Pensions, 401(k)s and what’s next
TEXT OF INTERVIEW
Tess Vigeland: We’re going to continue our discussion now of the 401(k) system.
Teresa Ghilarducci is an economist with the New School in New York, and Teresa, with pensions, the so-called defined-benefit system, your company sets aside money and you know what you’re getting in return. With 401(k)s, you put the money in voluntarily and then you cross your fingers that you’ll have something in the end — your return depends on the markets.
Teresa Ghilarducci: There’s actually another thing it depends upon: You don’t actually get to survey the whole market and decide where to invest. You only can invest in the places that your employer has chosen for you. We’re also finding that there’s often a conflict of interest between the firm’s loyalty to you and the firm’s loyalty to the financial firms that they choose. The other problem is that most people withdraw money from their 401(k) plan before retirement, and worse, many employees think that employers are required to contribute to 401(k) plans, but in fact it’s only voluntary from the employers point of view.
Vigeland: Given that we’ve seen a massive shift from the pension system to the 401(k) system, do either of them provide enough retirement income, with of course the add on of Social Security?
Ghilarducci: That’s a good question. If you have a defined benefit plan and you work for a company at about age 40 and you keep it until you retire, the defined benefit plan, the tradition pension plan and Social Security will give you enough. The 401(k) plan is now a little under $100,000 on average for someone approaching retirement. That, for an average earner, will not give you enough with Social Security to replace your income. And so I’ve declared, for most people, the 401(k) system is a failed experiment.
Vigeland: You called 401(k)s a “failed experiment” — is that fair given that they’ve really only been popular since the ’90s?
Ghilarducci: Yes. It is fair because the projections of what they could do are really based on our observations of human behavior. Most experts are convinced that people will withdraw the money from their 401(k)s before they retire, and if they do that and only save at the extent that they are saving — you know, 5, 10 percent — they’ll never be able to supplement Social Security to provide an adequate retirement savings.
Vigeland: Well, you’ve proposed a new retirement system that you argue combines the best parts of a pension and the best parts of a 401(k).

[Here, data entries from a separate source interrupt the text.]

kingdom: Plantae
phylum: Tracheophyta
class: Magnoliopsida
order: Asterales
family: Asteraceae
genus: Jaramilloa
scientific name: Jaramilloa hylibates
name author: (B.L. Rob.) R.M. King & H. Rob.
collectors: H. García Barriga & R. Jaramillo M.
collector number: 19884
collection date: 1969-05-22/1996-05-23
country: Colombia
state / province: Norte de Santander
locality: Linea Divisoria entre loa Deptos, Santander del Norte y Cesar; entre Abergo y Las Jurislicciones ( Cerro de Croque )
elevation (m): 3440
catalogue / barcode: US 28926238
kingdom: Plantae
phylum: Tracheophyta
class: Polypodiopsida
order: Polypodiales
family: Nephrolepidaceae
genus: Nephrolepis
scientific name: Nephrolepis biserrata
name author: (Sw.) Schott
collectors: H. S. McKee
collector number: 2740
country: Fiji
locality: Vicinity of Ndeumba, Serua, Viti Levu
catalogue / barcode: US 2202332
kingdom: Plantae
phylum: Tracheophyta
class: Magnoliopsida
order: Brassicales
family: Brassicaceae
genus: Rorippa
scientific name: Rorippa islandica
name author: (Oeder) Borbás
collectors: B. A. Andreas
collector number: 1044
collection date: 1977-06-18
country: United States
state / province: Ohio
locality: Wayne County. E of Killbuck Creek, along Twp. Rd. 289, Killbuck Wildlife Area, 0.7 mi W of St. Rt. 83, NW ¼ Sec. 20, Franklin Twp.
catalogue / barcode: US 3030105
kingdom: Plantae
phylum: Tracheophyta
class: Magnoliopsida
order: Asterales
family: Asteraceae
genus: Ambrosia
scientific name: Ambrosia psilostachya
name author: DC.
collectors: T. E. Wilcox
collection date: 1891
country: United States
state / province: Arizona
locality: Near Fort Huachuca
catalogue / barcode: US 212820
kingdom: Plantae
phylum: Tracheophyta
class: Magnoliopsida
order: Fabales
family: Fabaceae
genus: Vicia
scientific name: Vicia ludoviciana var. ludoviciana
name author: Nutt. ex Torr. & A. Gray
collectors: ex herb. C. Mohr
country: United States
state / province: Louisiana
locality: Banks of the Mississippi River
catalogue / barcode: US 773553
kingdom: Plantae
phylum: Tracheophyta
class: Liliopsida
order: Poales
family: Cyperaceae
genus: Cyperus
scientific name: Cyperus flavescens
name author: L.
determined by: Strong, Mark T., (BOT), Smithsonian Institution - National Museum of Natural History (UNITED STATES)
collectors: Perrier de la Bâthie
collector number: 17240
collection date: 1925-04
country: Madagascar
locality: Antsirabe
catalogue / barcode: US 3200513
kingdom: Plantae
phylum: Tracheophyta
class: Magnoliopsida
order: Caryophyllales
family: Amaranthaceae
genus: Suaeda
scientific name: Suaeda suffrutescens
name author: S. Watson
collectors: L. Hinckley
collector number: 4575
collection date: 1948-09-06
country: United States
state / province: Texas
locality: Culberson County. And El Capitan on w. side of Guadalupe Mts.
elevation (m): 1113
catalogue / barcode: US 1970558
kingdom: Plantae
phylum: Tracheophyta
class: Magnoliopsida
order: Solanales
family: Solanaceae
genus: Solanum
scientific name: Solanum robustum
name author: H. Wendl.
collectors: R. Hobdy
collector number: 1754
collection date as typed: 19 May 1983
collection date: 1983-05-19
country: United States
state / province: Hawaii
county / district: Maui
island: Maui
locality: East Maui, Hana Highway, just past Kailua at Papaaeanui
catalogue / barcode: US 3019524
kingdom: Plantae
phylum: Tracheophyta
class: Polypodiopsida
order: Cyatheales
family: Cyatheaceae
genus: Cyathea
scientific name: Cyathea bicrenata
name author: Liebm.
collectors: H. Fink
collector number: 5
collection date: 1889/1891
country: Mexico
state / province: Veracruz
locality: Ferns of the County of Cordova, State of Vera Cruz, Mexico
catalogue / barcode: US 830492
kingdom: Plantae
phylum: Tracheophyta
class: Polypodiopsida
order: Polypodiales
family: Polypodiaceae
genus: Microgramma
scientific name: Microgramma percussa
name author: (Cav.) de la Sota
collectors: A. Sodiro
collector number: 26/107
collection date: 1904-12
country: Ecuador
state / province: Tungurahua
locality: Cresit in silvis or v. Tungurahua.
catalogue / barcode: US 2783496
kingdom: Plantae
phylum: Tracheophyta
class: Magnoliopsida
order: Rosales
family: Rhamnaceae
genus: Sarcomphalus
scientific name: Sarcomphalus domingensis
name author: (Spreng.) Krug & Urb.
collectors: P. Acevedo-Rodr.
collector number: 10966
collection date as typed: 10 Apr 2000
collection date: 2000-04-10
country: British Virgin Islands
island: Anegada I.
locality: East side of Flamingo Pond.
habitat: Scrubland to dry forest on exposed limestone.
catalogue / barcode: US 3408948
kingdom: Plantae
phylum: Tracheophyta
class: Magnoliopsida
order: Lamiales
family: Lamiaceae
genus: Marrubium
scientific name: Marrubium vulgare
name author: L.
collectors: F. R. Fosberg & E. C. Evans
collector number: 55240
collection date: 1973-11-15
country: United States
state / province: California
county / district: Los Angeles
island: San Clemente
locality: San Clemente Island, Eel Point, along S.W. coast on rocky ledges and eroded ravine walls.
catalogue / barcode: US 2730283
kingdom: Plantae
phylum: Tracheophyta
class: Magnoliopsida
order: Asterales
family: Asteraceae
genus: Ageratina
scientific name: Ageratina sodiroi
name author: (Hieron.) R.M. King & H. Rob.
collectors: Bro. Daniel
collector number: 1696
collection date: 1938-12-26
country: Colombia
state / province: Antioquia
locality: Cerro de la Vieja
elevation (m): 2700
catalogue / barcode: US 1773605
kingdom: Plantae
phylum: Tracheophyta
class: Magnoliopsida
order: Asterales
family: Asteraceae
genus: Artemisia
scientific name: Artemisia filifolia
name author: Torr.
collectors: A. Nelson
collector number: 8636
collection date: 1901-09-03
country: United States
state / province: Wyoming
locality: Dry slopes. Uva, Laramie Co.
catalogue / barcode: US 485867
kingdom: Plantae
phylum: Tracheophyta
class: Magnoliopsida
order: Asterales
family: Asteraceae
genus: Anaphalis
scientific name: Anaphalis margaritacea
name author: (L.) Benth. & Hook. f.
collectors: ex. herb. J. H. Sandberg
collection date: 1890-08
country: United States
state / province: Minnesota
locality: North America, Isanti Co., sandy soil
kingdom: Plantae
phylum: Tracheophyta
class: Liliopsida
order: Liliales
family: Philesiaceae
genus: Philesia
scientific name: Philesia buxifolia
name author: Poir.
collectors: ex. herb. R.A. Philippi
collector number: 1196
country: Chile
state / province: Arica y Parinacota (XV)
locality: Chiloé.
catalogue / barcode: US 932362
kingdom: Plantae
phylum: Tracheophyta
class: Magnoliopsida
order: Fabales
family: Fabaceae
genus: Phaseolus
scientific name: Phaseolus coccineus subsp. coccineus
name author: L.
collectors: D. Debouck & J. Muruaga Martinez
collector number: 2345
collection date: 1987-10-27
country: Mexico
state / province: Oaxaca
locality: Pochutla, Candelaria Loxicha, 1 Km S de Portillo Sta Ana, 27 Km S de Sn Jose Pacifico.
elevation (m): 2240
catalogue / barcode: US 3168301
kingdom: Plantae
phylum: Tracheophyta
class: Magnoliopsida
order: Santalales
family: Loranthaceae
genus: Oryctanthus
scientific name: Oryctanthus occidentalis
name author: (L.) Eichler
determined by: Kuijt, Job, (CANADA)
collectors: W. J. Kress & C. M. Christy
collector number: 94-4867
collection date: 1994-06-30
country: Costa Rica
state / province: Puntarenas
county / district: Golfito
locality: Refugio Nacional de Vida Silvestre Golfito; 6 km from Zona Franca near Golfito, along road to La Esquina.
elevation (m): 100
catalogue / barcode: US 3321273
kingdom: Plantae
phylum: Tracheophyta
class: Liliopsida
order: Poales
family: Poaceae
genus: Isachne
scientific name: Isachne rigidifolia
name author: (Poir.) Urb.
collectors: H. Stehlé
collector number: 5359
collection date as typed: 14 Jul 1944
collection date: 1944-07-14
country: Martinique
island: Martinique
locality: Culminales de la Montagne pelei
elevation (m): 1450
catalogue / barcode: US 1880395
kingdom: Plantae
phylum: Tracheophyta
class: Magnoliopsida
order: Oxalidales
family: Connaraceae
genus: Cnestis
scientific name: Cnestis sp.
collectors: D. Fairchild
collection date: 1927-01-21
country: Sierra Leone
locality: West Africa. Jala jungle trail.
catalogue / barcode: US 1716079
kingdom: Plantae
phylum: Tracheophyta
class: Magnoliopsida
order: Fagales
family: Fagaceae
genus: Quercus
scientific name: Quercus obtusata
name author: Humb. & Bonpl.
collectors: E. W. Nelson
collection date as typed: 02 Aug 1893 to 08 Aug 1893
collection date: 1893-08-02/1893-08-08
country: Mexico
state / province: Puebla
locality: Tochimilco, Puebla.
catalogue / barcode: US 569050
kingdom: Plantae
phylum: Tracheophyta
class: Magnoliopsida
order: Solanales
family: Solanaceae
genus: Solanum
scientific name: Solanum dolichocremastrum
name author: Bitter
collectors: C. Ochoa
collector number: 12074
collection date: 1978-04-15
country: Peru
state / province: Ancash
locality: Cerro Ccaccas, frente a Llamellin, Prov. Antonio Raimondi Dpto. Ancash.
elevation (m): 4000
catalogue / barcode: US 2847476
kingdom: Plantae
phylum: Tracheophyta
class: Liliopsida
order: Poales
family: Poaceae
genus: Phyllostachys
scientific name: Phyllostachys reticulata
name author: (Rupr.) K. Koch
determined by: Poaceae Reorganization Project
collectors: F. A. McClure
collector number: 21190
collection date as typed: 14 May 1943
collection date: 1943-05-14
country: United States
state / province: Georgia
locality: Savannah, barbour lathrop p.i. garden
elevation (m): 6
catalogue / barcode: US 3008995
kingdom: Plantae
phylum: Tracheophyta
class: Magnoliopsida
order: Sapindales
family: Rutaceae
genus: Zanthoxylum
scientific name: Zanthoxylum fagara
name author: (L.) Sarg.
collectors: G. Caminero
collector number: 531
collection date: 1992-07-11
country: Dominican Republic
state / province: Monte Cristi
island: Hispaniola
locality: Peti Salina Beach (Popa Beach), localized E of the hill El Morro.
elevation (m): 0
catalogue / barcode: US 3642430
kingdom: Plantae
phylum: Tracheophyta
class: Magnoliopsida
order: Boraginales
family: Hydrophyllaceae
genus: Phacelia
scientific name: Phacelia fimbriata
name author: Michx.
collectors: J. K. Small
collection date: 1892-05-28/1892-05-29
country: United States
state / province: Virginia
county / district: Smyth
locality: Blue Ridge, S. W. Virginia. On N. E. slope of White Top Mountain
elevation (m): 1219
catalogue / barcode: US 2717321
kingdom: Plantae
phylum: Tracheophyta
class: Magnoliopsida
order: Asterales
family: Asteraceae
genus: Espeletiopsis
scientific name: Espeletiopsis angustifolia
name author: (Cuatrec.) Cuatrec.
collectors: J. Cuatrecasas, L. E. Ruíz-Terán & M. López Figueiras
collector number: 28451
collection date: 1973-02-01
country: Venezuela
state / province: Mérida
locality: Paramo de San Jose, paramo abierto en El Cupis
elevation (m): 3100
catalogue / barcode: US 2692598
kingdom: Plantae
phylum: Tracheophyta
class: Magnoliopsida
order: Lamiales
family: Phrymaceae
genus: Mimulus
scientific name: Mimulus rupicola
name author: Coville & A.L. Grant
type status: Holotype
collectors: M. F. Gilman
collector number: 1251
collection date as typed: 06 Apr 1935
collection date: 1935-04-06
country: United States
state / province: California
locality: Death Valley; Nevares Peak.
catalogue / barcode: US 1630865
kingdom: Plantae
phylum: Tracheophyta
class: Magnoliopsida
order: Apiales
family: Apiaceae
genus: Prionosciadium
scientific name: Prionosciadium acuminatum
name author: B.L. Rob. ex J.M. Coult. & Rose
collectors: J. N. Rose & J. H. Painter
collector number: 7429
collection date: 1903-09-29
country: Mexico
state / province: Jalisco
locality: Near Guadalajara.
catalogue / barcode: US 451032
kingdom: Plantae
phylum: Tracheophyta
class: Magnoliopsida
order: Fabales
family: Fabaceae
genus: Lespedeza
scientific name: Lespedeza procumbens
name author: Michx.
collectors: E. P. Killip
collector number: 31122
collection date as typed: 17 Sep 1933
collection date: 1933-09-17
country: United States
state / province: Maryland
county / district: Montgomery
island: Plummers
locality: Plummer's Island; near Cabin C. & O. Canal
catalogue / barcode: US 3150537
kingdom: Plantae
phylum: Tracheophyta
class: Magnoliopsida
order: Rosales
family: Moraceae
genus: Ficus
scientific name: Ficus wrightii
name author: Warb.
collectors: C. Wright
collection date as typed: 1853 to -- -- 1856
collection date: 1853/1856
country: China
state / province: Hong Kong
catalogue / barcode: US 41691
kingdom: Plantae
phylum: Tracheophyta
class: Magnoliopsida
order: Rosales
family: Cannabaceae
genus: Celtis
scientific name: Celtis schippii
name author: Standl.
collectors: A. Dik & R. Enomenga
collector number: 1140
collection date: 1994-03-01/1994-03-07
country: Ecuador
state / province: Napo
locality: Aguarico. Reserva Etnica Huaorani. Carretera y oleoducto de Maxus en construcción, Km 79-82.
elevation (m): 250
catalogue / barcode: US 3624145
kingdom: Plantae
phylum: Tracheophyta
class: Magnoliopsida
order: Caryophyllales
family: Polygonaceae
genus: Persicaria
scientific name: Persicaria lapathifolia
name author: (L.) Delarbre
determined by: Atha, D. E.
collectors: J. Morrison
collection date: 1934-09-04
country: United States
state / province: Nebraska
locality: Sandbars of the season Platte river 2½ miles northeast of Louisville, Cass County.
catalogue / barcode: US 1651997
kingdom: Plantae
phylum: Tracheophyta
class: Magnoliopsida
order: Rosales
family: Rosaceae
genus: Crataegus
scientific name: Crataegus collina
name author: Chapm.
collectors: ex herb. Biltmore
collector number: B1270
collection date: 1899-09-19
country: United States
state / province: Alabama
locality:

Describe for us how it would work.
Ghilarducci: What I’ve proposed is an expansion of the Social Security system with a twist. I propose that at minimum people contribute five percent, with perhaps some help from their employer. That money would be invested by the government in stocks and bonds and other assets, and in return for their contributions, the federal government would guarantee three percent adjusted for inflation, so today it would be about seven percent guaranteed return. And everybody I’ve talked to said they would jump at that chance to earn seven percent return on their 401(k) plan, given what they’ve just gone through, which is a negative 22 percent, at best, return on their income.
Vigeland: Teresa Ghilarducci is professor of economic policy analysis at the New School for Social Research in New York and her book, “When I’m 64: The Plot Against Pensions and the Plan to Save Them” came out this year. Thanks so much for your help today.
Ghilarducci: Thanks Tess. It was an honor to be with you.